A Audiência Provincial de Barcelona declarou injusta a decisão de uma avó que tinha deserdado a neta, alegando ausência de relação familiar. O tribunal concluiu que, apesar de a relação entre ambas ser distante e marcada por tensões relacionadas com uma dívida de 51.086 euros, não ficou demonstrada uma rutura total e continuada imputável à jovem, condição exigida pela lei para justificar a deserdação.
De acordo com a sentença datada de 19 de Dezembro de 2025, o conflito familiar remonta ao ano de 2009, quando morreu o pai da jovem. Anos mais tarde, em 2018, a avó decidiu formalizar no seu testamento a deserdação da neta, invocando o artigo 451-17.2 e) do Código Civil da Catalunha, que permite retirar a legítima a um herdeiro quando exista uma ausência manifesta e continuada de relação familiar imputável ao próprio beneficiário.
Inicialmente, o Juzgado de Primera Instancia n.º 11 de Barcelona deu razão à posição da avó e considerou válida a deserdação. O tribunal entendeu, nessa fase, que estava demonstrada uma falta de relação familiar atribuível à neta, rejeitando a ação judicial apresentada pela jovem para recuperar a parte legítima da herança.
A decisão foi posteriormente revista pela Audiência Provincial de Barcelona, que analisou novamente as provas apresentadas no processo. O tribunal recordou que, nos termos do artigo 451-20 do Código Civil da Catalunha, cabe aos herdeiros provar a existência da causa invocada para a deserdação quando esta é contestada pelo legitimário.

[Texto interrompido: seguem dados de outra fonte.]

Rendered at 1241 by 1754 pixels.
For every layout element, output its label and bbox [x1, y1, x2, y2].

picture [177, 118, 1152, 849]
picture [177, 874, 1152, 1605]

No caso concreto, o tribunal considerou relevante a existência de 132 dias com troca de mensagens através da aplicação WhatsApp entre avó e neta ao longo de um período de oito anos, bem como registos de chamadas telefónicas e alguns encontros presenciais. Embora o contacto não fosse frequente nem particularmente próximo, os juízes entenderam que estes elementos demonstravam que não existiu uma rutura absoluta nas relações familiares.
A sentença sublinha que a legislação exige uma ausência grave, continuada e evidente de relação familiar, algo que não se verifica quando existem comunicações mantidas até poucos dias antes da morte da avó.
Durante o processo, testemunhas relataram que a relação entre ambas era tensa e marcada por discussões, sobretudo relacionadas com uma dívida de 51.086 euros contraída pelo pai da jovem. Ainda assim, a Audiência Provincial considerou que esses conflitos não demonstravam uma quebra total do vínculo familiar.
O tribunal distinguiu também duas figuras jurídicas previstas na lei: a ausência de relação familiar e o maltrato psicológico, lembrando que se tratam de fundamentos distintos para a deserdação. No processo analisado, não ficou provado que existisse qualquer uma destas situações nos termos exigidos pela legislação.
Por não se ter demonstrado uma ausência de contacto continuada e exclusivamente imputável à neta, os juízes concluíram que a decisão de a deserdar era injusta.
Como consequência da decisão, a Audiência Provincial reconheceu à jovem o direito a receber a parte legítima da herança que lhe corresponde na sucessão da avó.
Apesar desta decisão favorável à neta, a sentença não transitou em julgado. Contra o acórdão ainda pode ser interposto recurso de cassação, quer para o Tribunal Supremo, quer para o Tribunal Superior de Justiça da Catalunha.